が、楓ははっ、と何かを思い出したかのように隣の席を見るとそこは既にもぬけの殻となっていた。彼女は慌ててその席に着こうとしていた男性に声をかけた。
「あの!」
「は、はい?」
「さっきここでプレイしてた人どこ行ったか知りませんか!?」
「あぁ、さっきの人ならもう出口のほうに向かいましたよ」
「ありがとうございます!」
楓の質問に答えてくれた男性にお辞儀をすると楓はすぐに出口へと向かった。店内を駆けると今にも出口から出ようとしてる制服姿の男子がそこにいた。
「あのっ!!」
「……?」
思わず声が大きくなってしまった楓であったがそれに反応した男子が振り返る。
そのまま楓は彼の元へと駆け寄る。
「あの、さっきあそこのゲームをプレイしてた方ですよね」
「はぁ、そうですけど……」
男子は急に現れた金髪美少女に戸惑いが顔に現れていた。
「あの、あたしさっきあなたと一緒にゲームしてた者ですけど…」
楓がそう言うと一瞬、驚いたような顔をしたがすぐに「あぁ……」と納得したような声を出した。
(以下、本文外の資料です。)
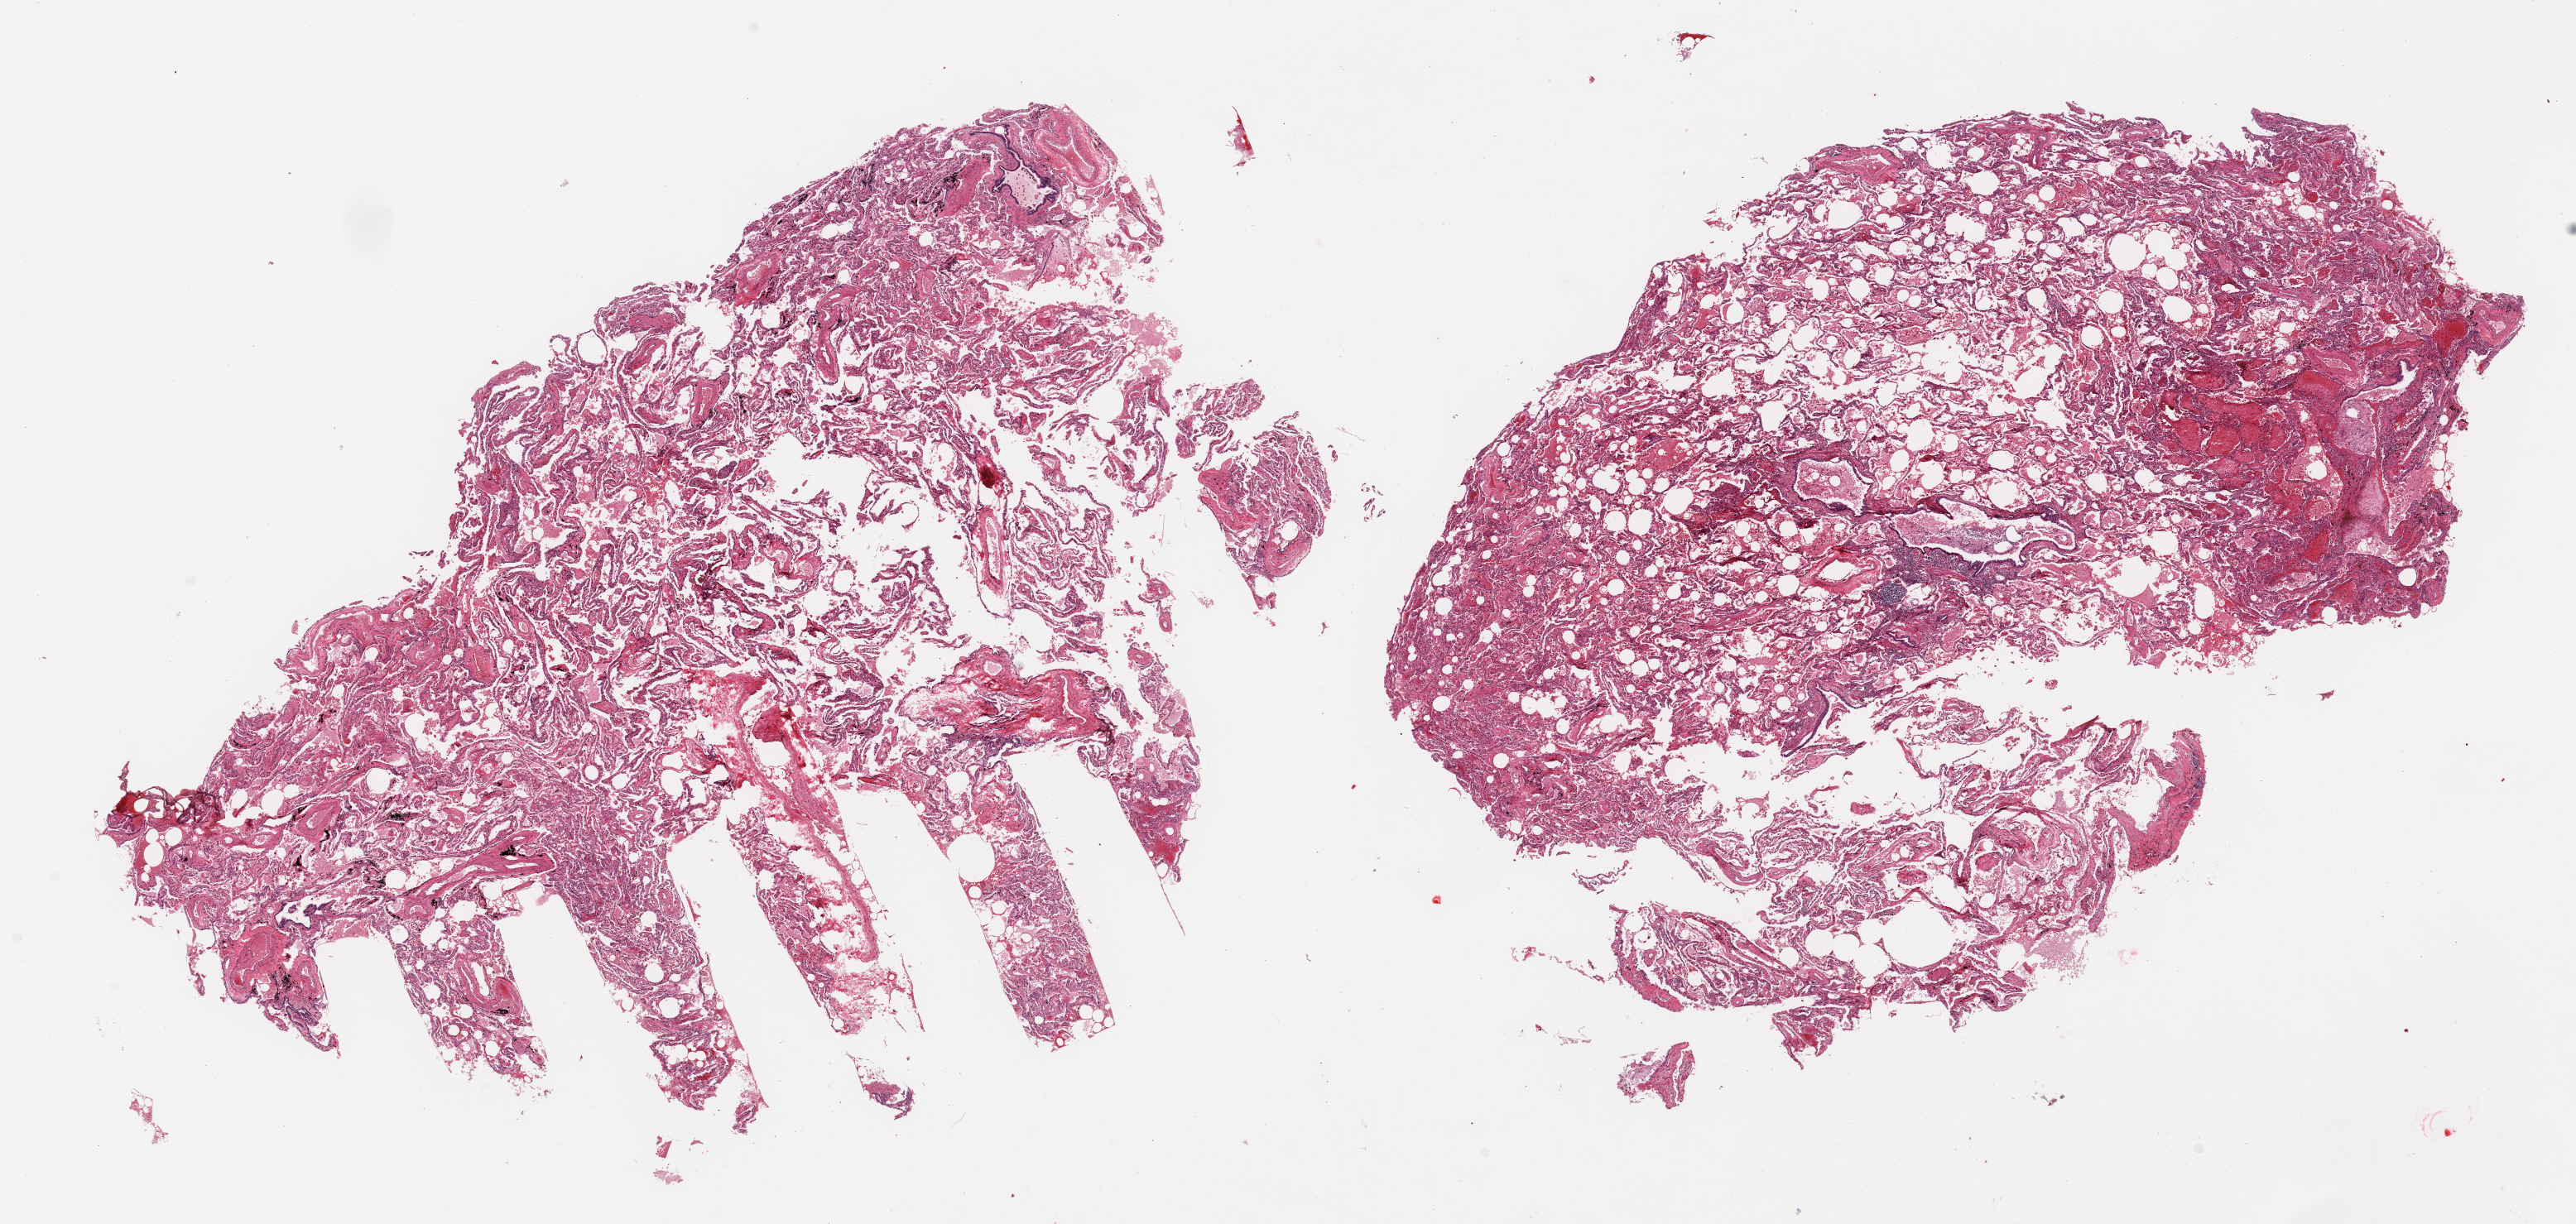
Digitized hematoxylin and eosin (H&E)-stained section — a low-resolution overview of the entire scanned area, about 24.6 x 11.7 mm, PAXgene-fixed paraffin-embedded (PFPE) section, sampled site (target tissue): lung, tissue donor sample. Male donor.
Pathologist's review note for this sample: 2 pieces patchy chronic, focally acute pneumonitis.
「先ほどはありがとうございます。おかげで助かりました」
「いえ、別に大したことはしてませんよ」
「で、でもあなたのプレイ凄かったです! 二丁使いも珍しいですけど、様になっていたしそれにとっさの判断力も素晴らしかったです!」
「あ、ありがとうございます……」
つい熱くなってまくしたてるように言葉を並べる楓であったが戸惑う男子の顔が近くにあるのに気が付くと「す、すみません!」と慌てて顔を遠ざけた。顔を遠ざけたことに安心したような表情を浮かべる男子。
「ご、ごめんなさい、つい……」
「いえ、そんなに褒めてもらえて嬉しいですし、気にしてませんよ」
微笑みを浮かべたまま彼は手を振る。同じ年頃と思われるが紳士的な態度に、楓は好感を持った。
「あの……」
「はい?」
「お名前をお聞きしてもいいですか?」
「……え?」
突然の申し出に少し面食らった顔をする男子。その表情を見た楓は慌てて取り繕う。
「す、すみません。急にそんなこと聞かれても迷惑ですよね! 忘れてください!」
あわあわとする楓。どうしていきなりそんなことを口走ったのか自分でも解らなかった。
慌てふためく楓を見て、男子はつい噴き出してしまっていた。
男子のその反応に恥ずかしくて顔を赤くする楓。
「あ、すみません。別にバカにしてるわけじゃなくて、ちょっとおかしくてつい」
「い、いえ、気にしてませんから」
噴き出してしまったことに罰を悪くする男子。クスクスと笑うその顔に楓はどこか懐かしく感じた。が、次の男子の言葉で楓のその考えがどこかへ行ってしまう。
「名前でしたね、自分は白井和樹といいます。西央高校二年です」
男子が自己紹介してくれたのを聞いて楓は慌てて口を開いた。
「あたしは、聖蘭女学園三年。滝沢楓です」
とびきり素敵な笑顔を相手に向けながら楓は名前を告げたのであった。